Most of these motorcycle accidents usually occur at an intersection. The most frequent type of motorcycle accident at an intersection is where the motorcycle proceeds straight while the automobile approaches the motorcyclist from the opposite direction and makes a left turn in front of the oncoming motorcycle. (This is also a common accident involving two cars.)
While weather is not a factor in 98% of motorcycle accidents, the view of the motorcycle was obstructed by glare or other vehicles in almost half of accidents between a car and a motorcycle. Although weather and even glare may not always be the cause, the biggest cause of motorcycle accidents with another car is the other driver’s failure to see the motorcycle until it was too late to afford the collision.
The ability of the motorcycle to stand out and be seen by other drivers is a critical factor in multiple vehicle accidents. The likelihood of a motorcycle accident was found to be significantly reduced by using motorcycle headlamps during daylight and the wearing of high visibility yellow, orange or bright red jackets. Consequently, there appears to be a good argument that loud pipes helped to reduce motorcycle accidents.
Like car accidents, most motorcycle accidents occur within a short distance of the origin of the trip, while shopping, etc. I believe that because the motorcyclist is very familiar with the area, he or she is too comfortable and less on guard.

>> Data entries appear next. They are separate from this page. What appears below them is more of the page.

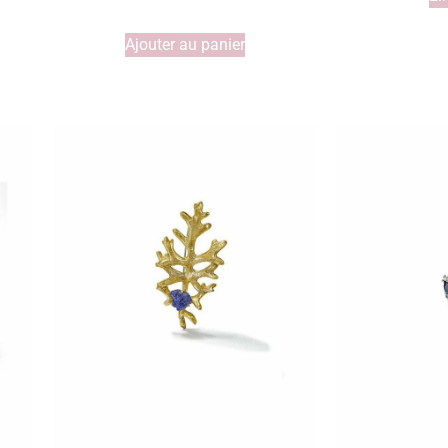
Ajouter au panier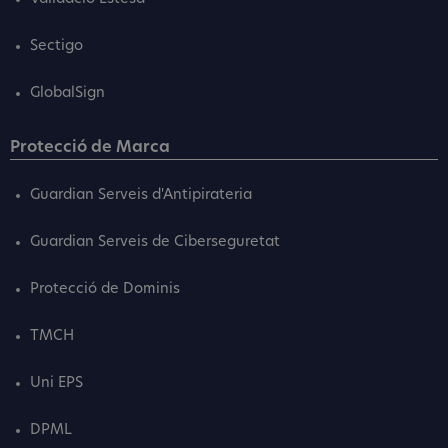
Sectigo
GlobalSign
Protecció de Marca
Guardian Serveis d'Antipirateria
Guardian Serveis de Ciberseguretat
Protecció de Dominis
TMCH
Uni EPS
DPML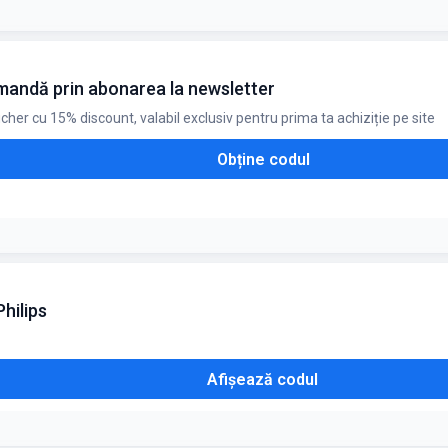
mandă minimă de 300 lei. Cuponul este cumulabil cu alte reduceri. Redu
andă prin abonarea la newsletter
oucher cu 15% discount, valabil exclusiv pentru prima ta achiziție pe site
Obține codul
hilips
Afișează codul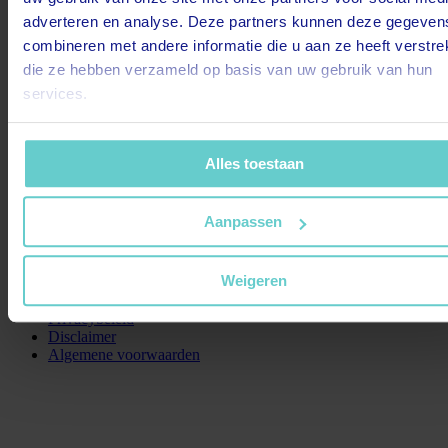
Verwarming
adverteren en analyse. Deze partners kunnen deze gegeven
Airconditioning
Zonnepanelen
combineren met andere informatie die u aan ze heeft verstrek
Loodgieters-, dak- en zinkwerk
die ze hebben verzameld op basis van uw gebruik van hun
Elektrotechniek
services.
Beveiliging
Reconditionering
PronkGroep Hoofdvestiging
Alles toestaan
info@pronk-groep.nl
Weg en Land 9
Aanpassen
2661 DC
Bergschenhoek
Weigeren
Copyright © 2025
Cookies
Privacybeleid
Disclaimer
Algemene voorwaarden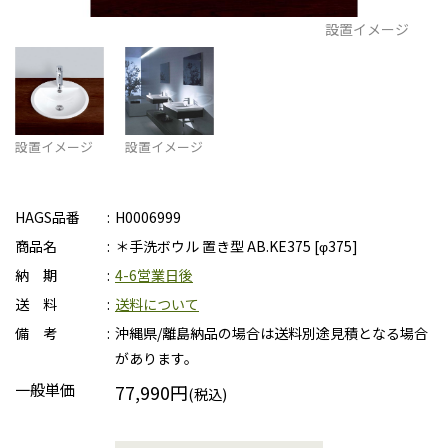
設置イメージ
設置イメージ
設置イメージ
HAGS品番
H0006999
商品名
＊手洗ボウル 置き型 AB.KE375 [φ375]
納 期
4-6営業日後
送 料
送料について
備 考
沖縄県/離島納品の場合は送料別途見積となる場合
があります。
一般単価
77,990円
(税込)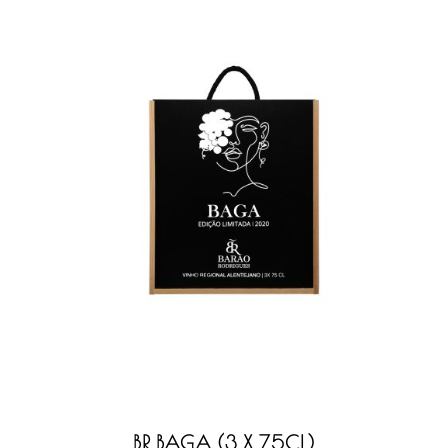
BR BAGA (3 X 75CL)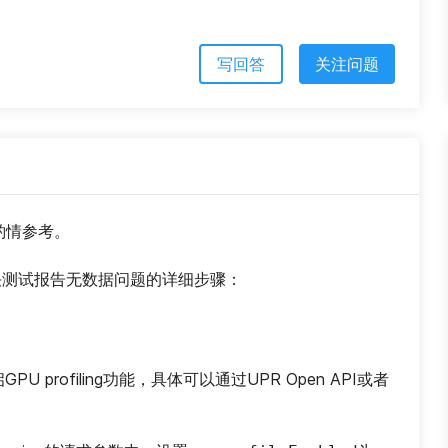
写回答
关注问题
请酌情参考。
并解决测试报告无数据问题的详细步骤：
U profiling功能，具体可以通过UPR Open API或者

Motorcyclists should be extra cautious at intersections. Be aware of traffic stopping behind you. Look for traffic coming from your left and right, even when your light is green, but be extra cautious about cars coming in the opposite direction which may make a left turn into your motorcycle. Do not assume that you are protected by a traffic light or stop sign. Be extra cautious near and at sunset when glare may be present and automobile drivers are less likely to see your motorcycle.